> **Given text**
Content starts

At Google, open source is at the core of our infrastructure, processes, and culture. For the last 19 years, Google’s Open Source Programs Office (OSPO) has enabled our organization to support open source ecosystems through funding, training, mentorship and direct contribution. Every year for the last 5 years, roughly 10% of our workforce has contributed to open source projects as part of their work as well as in their personal time. We’re focused on investing in and protecting open source communities and infrastructure, as well as expanding access to open source opportunities around the world. Every day we seek to promote open and connected ecosystems as the foundation of technological advancement.
For the last four years, researchers in Google's Open Source Programs Office (OSPO) have analyzed our open source contribution activity annually to identify trends and changes in behavior. The goal of this effort has been to increase transparency and accountability across all of the communities we engage with, as well as provide feedback indicators for Alphabet’s internal tools, processes, and policies. In this iteration, our 2022 open source contribution metrics were remarkably consistent with what we found in 2021, which gives us confidence that what we're measuring is a good representation of open source behavior, especially after the extreme outlier year of 2020.

Content ends

> **Raw data**

Content starts

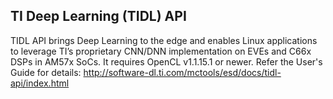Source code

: TI Deep Learning (TIDL) API
---------------------------

TIDL API brings Deep Learning to the edge and enables Linux applications to leverage TI’s proprietary CNN/DNN implementation on EVEs and C66x DSPs in AM57x SoCs.  It requires OpenCL v1.1.15.1 or newer. Refer the User's Guide for details: http://software-dl.ti.com/mctools/esd/docs/tidl-api/index.html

Content ends

Copy the passage on Google's open source contributions word for word, from "For the last four" up to and including "year of 2020.".

For the last four years, researchers in Google's Open Source Programs Office (OSPO) have analyzed our open source contribution activity annually to identify trends and changes in behavior. The goal of this effort has been to increase transparency and accountability across all of the communities we engage with, as well as provide feedback indicators for Alphabet’s internal tools, processes, and policies. In this iteration, our 2022 open source contribution metrics were remarkably consistent with what we found in 2021, which gives us confidence that what we're measuring is a good representation of open source behavior, especially after the extreme outlier year of 2020.